Dispor dos próprios restos mortais não é, mesmo, prática das mais recorrentes. Principalmente quando o doador formaliza a vontade em testamento, por meio de versos. Foi exatamente isso o que fez o professor e historiador Nelson Malheiros. Em 2003, ele registrou em cartório um documento no qual expressou esse desejo.
E o fez relatando, num poema de construção parnasiana, entre outras coisas, que espera que “seus órgãos, se dando à ciência, ajudem-na a desatar alguns nós”. Malheiros, de 83 anos, conversou com o Mais Cruzeiro para falar de “Em Busca das Raízes”, livro no qual, junto com Daniel Crepaldi, narra a história de Conchas, sua cidade natal.
Em dado momento da entrevista, mostrou ao repórter o seu “testamento”. Optou pela doação por considerar que, a partir da morte, seu corpo não teria outra utilidade, que não a de cumprir objetivos científicos.
Malheiros encara o assunto com naturalidade. “Não posso mais, a esta altura da vida, me dar ao luxo de ter receio”, justificou. No poema ele conta que pensou, a princípio, em ser cremado “sem demora”.
Mais adiante, porém, anuncia que mudou de ideia. “Pensei melhor! Meus restos bem estejam/A fazer não sendo só cremados/ (...) Pelos que médicos já ser almejam/Possam na mesa ser lá recortados”.
Especialistas dizem que decisões como a do poeta Nelson Malheiros revelam um desprendimento em relação ao assunto que, para muitos, ainda é tabu. A morte, comentam, pode ser encarada de várias maneiras. “Aceitá-la, a ponto de doar o próprio corpo é agir conscientemente, dar a ela a importância que se deve, sem supervalorizá-la, ou desmerecê-la”, comenta a psicóloga Raquel Penteado.
O livro
“Em Busca das Raízes”, obra editada pela Ottoni, é o resultado de seis anos de pesquisas nos livros dos Cartórios locais e dos municípios vizinhos de Tietê, Porto Feliz, Sorocaba, Bofete, Pereiras e outras.
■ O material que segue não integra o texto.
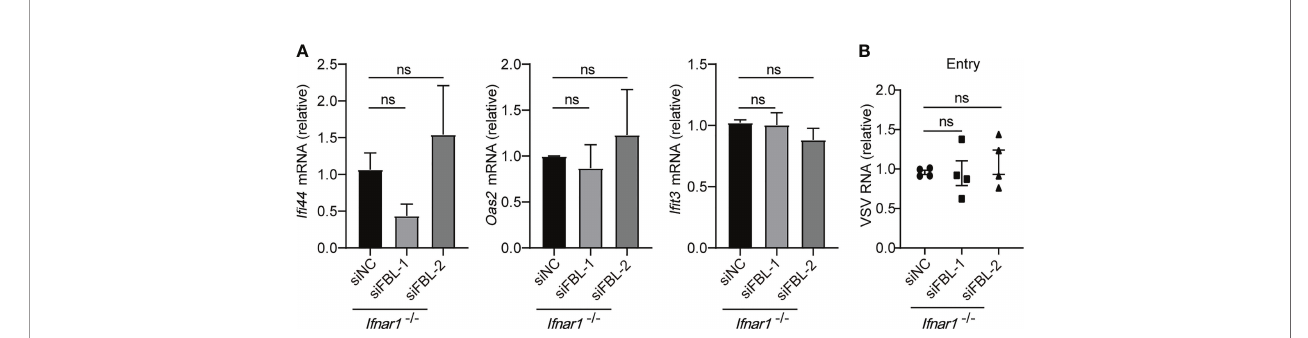
FIGURE 5 | Knockdown of FBL reduces viral entry by increasing ISGs expression through IFN-I signaling. (A) qRT-PCR analysis of I fi 44 , Oas2 , I fi t3 mRNA in Ifnar1 -/- mouse peritoneal macrophages transfected with the indicated siRNAs for 48 h (n=3); (B) VSV RNA levels in Ifnar1 -/- peritoneal macrophages transfected with the indicated siRNAs for 48 h and then infected with VSV for 30 min in 4°C. After removal of unbound virus, the temperature was increased to 37°C to allow internalization. Then quantify VSV RNA levels via qRT-PCR (n=4). Data are mean ± SEM of biologically independent samples. ns, not signi fi cant, two-tailed unpaired Student ’ s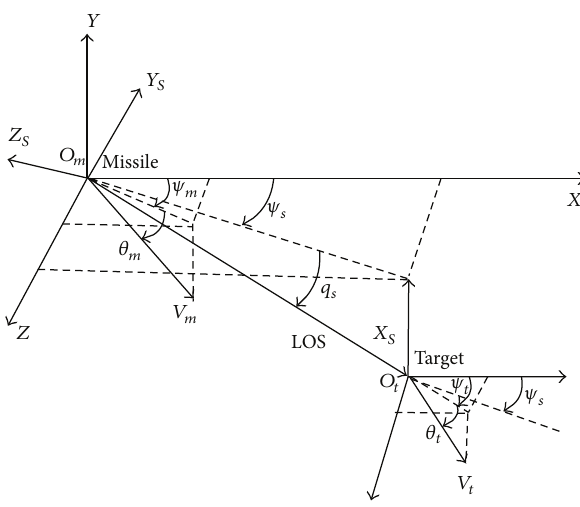
Figure 5: Three-dimensional pursuit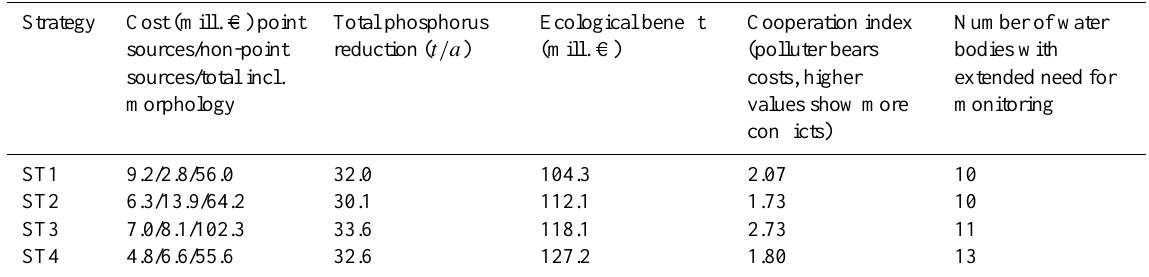
Table 2. Four catchment management strategies and respective decision criteria (from Dietrich and Funke, 2009; Dietrich and Schumann,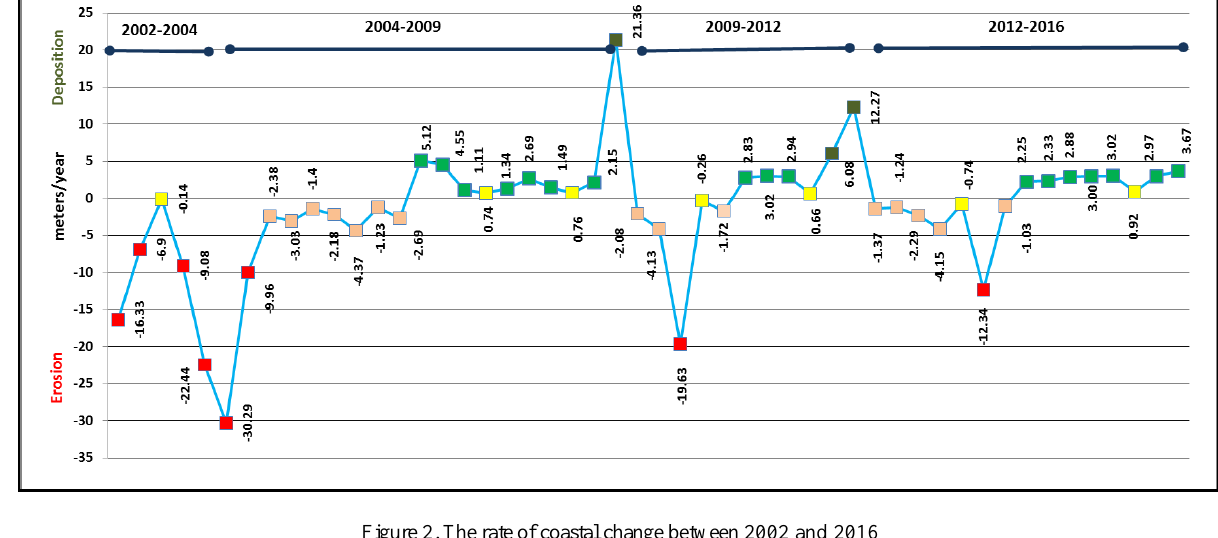
Figure 2. The rate of coastal change between 2002 and 2016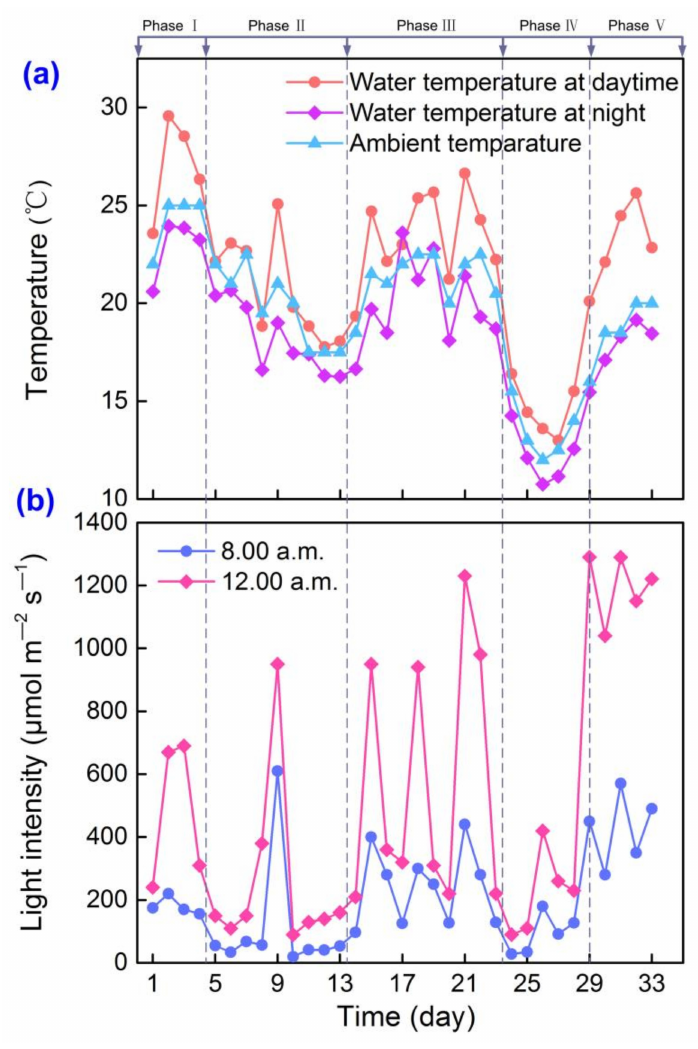
Figure 2. Experimental conditions in terms of average ambient temperature, water temperature ( a ) and light intensity ( b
O livro repassa curiosidades, como a origem do nome da cidade que tem a ver com as conchas que eram avistadas às margens do rio que por ali passa. Conta, ainda, que o Município se desenvolveu a partir da instalação da ferrovia.
Além de historiador, Nelson Malheiros dedicado-se à poesia, mais precisamente aos sonetos. Amigo de Paulo Tortello, fez parte do projeto “Poesia em Debate”, ponto de encontro dos que gostavam do gênero. “Foi um grande mestre e amigo”, lembrou.
Desde que se mudou para Sorocaba, Malheiros tem produzido bastante. Pretende, no ano que vem, reunir as poesias num novo livro. Nele, incluirá, principalmente, sonetilhos (nome da forma reduzida desse estilo), muitos deles dedicados ao bairro do Éden, onde se fixou.